• **Problem A**: In the passage on the ASEI layers, what maximum hardness does VC12 reach at shallow depths?

• **Supplied passage**:
FT-IR spectroscopy further corroborates the successful ionic exchange (Fig. 1d). Similar to the PEG-based analogue, the [TFSI]⁻ anion introduces characteristic absorption in the 1100–1400 cm⁻¹ region, specifically the symmetric and asymmetric –SO₂ stretching bands at 1132 and 1350 cm⁻¹, together with a C–F₃ vibration at 1170 cm⁻¹.⁵⁴ The emergence of these bands, accompanied by the disappearance of precursor-related features, provides clear evidence of complete ion exchange and confirms the formation of [VIm-C12-VIm][TFSI].

3.2. Properties of the ASEI

The FT-IR spectra of the ASEI layers (VC12 and VP200) and the ILs ([VIm-C12-VIm][TFSI] and [VIm-PEG₂₀₀-VIm][TFSI]) in the range of 1700–1600 cm⁻¹ show a characteristic C=C stretching band at around 1655 cm⁻¹ for the vinyl groups in the imidazole ILs, which completely disappears after the POSS reaction (Fig. S2), confirming full vinyl consumption and successful PIL–POSS crosslinking. Scheme S2 illustrates the PIL–POSS ASEI's novelty. The crosslinked imidazolium network selectively conducts Li⁺ while repelling anions (TFSI⁻/PF₆⁻/NO₃⁻), creating uniform Li⁺ flux, while robust POSS cages maintain conformal contact during volume changes to prevent dendrite penetration.

The nanoindentation test results for VC12 and VP200 ASEI layers are shown in Fig. S3. The load–displacement curves (Fig. S3a and b) show the raw response of applied load (mN) versus indentation depth (nm), both exhibiting the expected nonlinear increase with depth. VC12 (a) displays a steeper initial slope than VP200 (b), indicating higher resistance to penetration and greater stiffness. Hardness as a function of indentation depth (Fig. S3c and d) reveals that VC12 reaches a maximum hardness of 6.8 GPa at shallow depths, followed by a gradual decrease attributed to substrate effects. In contrast, VP200 (d) exhibits a lower maximum hardness of 5.1 GPa with a flatter profile, confirming its softer mechanical nature. The fluctuations observed in the VC12 curve may arise from surface heterogeneity or stronger interfacial interactions with the stainless-steel substrate. This ∼33% hardness disparity stems from the VC12 linear C12 alkyl spacer, which promotes dense chain packing and robust π–π stacking among rigid imidazole rings,^55,56 whereas the VP200 flexible PEG₂₀₀ linker introduces steric hindrance and chain entanglement and reduced interchain interactions,⁵⁷ yielding a softer profile optimal for high-rate applications. Cross-sectional SEM images (Fig. S4a and g) and EDS elemental mapping (Fig. S4b–f for VC12; Fig. S4h–l for VP200) confirmed the homogeneous organic–inorganic hybrid structure. Uniform C, O, Si, and N distribution throughout both ASEI layers verifies well-dispersed POSS (Si signal) and imidazolium (N signal) components without phase segregation, ensuring consistent Li⁺ transport pathways and mechanical integrity.

• **Problem B**: Retype the stretch of the listing from the line containing "시가 (정규화), 등락률, 종가" through the line containing "At which category does".

• **Source data**:
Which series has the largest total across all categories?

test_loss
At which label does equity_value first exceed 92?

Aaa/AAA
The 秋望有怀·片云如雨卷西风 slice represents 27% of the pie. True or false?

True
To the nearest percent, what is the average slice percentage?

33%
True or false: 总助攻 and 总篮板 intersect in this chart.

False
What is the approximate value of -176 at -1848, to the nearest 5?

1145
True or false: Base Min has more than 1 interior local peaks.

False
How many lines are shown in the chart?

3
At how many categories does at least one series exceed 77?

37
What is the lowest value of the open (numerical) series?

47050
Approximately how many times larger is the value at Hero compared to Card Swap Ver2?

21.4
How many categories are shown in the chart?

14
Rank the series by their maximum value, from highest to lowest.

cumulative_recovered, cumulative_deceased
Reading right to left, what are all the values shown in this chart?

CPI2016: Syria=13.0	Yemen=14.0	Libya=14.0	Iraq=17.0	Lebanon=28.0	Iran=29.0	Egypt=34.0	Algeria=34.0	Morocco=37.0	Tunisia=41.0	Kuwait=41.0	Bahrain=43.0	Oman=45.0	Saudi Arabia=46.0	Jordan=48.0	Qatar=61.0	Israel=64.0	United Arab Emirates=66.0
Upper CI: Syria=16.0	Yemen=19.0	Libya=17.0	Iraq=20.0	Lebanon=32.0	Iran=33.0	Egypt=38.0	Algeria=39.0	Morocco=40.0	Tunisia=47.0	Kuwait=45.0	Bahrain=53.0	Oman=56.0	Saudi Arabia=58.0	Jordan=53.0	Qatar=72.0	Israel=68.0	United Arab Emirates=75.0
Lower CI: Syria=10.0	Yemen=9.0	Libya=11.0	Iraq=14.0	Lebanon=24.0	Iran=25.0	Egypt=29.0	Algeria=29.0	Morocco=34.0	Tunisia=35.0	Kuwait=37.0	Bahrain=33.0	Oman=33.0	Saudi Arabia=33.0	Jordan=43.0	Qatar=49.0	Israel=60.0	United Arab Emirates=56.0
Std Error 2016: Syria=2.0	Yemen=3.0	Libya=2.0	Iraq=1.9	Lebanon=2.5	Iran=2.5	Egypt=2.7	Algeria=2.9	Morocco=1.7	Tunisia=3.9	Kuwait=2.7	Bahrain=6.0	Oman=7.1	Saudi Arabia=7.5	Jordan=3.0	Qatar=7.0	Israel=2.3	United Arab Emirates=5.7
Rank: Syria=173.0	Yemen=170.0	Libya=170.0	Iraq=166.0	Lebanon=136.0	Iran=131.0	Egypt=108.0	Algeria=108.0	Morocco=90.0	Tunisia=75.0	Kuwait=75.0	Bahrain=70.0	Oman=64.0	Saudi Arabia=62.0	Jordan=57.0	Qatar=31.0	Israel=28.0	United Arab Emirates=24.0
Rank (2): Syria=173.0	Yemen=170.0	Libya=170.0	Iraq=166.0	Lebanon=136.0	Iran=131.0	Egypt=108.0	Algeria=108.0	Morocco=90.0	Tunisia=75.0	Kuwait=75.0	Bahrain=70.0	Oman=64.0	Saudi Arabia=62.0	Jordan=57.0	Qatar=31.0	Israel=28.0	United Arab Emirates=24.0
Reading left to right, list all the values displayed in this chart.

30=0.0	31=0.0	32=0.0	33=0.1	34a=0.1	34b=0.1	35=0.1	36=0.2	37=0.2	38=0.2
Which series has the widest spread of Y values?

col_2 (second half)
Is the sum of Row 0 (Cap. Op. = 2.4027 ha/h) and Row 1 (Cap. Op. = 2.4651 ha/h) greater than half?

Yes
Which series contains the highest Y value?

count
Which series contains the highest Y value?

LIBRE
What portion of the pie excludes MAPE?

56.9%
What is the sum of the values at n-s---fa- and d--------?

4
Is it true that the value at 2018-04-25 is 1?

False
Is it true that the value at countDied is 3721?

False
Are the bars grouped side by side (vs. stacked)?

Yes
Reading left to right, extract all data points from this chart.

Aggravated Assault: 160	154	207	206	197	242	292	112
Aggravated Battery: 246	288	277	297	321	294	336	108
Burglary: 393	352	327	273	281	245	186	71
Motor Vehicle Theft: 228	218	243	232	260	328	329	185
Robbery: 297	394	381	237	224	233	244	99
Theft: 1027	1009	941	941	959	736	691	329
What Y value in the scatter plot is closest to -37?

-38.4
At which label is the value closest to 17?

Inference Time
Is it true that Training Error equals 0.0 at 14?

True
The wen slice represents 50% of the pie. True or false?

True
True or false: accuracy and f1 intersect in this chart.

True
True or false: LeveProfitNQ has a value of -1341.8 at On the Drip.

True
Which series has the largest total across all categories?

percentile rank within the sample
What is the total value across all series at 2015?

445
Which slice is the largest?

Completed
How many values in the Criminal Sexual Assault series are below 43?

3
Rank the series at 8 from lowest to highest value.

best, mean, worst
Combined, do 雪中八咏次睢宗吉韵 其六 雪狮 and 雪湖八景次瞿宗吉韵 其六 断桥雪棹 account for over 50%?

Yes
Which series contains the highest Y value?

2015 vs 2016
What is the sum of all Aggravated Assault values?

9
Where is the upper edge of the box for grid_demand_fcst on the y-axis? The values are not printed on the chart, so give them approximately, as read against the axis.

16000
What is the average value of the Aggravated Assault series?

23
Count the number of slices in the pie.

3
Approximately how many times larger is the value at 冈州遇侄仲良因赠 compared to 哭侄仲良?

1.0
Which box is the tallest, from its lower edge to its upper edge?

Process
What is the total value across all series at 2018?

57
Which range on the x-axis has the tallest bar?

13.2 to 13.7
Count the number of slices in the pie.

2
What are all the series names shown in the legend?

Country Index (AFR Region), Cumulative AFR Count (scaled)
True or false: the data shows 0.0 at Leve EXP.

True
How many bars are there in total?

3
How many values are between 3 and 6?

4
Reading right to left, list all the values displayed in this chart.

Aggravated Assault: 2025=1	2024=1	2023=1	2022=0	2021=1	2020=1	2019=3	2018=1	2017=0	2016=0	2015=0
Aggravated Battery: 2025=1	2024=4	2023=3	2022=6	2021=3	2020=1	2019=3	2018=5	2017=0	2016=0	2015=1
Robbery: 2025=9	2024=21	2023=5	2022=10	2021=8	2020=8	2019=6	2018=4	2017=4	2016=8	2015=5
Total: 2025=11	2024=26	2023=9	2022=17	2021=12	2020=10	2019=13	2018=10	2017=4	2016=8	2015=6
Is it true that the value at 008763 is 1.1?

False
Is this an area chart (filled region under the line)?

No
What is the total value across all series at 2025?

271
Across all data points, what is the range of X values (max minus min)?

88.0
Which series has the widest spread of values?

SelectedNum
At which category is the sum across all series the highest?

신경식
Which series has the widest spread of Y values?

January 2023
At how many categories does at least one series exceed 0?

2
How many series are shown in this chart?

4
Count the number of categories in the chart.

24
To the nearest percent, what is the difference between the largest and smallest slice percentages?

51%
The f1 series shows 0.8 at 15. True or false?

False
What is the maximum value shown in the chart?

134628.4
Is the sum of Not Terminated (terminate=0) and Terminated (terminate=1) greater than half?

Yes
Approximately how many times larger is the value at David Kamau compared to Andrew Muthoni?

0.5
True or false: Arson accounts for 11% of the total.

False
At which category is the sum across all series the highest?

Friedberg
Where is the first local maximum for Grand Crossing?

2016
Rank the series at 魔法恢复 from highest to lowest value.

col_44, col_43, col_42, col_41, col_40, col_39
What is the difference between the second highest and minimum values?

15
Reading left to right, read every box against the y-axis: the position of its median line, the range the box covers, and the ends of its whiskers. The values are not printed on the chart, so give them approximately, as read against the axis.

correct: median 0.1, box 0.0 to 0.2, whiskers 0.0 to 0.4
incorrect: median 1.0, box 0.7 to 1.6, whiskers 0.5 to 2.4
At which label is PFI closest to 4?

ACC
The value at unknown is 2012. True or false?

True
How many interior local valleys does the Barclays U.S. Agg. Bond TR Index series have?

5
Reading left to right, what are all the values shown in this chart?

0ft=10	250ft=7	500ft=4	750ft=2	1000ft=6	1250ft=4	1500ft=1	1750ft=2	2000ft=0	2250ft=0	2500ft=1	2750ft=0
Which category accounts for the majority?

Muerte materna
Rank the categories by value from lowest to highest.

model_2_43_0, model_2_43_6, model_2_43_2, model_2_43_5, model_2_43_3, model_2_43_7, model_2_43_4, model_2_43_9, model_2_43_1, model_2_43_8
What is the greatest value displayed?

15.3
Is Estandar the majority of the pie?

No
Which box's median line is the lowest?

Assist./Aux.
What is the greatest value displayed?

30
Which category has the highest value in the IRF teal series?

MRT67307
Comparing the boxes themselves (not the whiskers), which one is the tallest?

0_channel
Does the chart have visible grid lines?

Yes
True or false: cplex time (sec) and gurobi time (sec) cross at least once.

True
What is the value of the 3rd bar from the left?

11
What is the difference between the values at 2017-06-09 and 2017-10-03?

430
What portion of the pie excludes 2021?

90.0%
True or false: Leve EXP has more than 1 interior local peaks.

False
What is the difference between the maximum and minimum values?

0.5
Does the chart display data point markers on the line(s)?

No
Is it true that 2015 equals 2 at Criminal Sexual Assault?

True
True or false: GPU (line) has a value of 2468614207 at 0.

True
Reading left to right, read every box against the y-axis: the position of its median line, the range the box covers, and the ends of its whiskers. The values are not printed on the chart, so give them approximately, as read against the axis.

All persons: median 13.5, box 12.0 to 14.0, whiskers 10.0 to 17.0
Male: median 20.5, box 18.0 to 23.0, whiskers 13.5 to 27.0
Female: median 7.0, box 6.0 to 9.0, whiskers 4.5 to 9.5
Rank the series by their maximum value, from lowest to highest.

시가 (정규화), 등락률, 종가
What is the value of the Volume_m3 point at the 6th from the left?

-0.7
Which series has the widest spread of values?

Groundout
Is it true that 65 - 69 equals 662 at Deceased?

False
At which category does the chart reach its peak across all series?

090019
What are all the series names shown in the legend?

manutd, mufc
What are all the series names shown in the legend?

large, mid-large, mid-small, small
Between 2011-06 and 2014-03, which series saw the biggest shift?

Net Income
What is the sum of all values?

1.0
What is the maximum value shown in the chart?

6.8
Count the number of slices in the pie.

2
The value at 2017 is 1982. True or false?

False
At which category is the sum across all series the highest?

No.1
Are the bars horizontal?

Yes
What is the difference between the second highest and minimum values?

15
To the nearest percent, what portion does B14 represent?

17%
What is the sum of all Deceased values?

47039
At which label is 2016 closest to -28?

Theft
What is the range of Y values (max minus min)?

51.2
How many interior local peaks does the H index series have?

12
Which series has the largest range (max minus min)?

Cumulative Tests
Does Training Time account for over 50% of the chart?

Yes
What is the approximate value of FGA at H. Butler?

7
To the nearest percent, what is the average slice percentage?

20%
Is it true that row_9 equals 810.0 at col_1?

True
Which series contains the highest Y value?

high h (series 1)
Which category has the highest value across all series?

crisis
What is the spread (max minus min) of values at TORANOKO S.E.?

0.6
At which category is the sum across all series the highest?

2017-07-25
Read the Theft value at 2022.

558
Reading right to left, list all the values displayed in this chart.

• **Output A**: 6.8 GPa

• **Output B**:
시가 (정규화), 등락률, 종가
What is the value of the Volume_m3 point at the 6th from the left?

-0.7
Which series has the widest spread of values?

Groundout
Is it true that 65 - 69 equals 662 at Deceased?

False
At which category does the chart reach its peak across all series?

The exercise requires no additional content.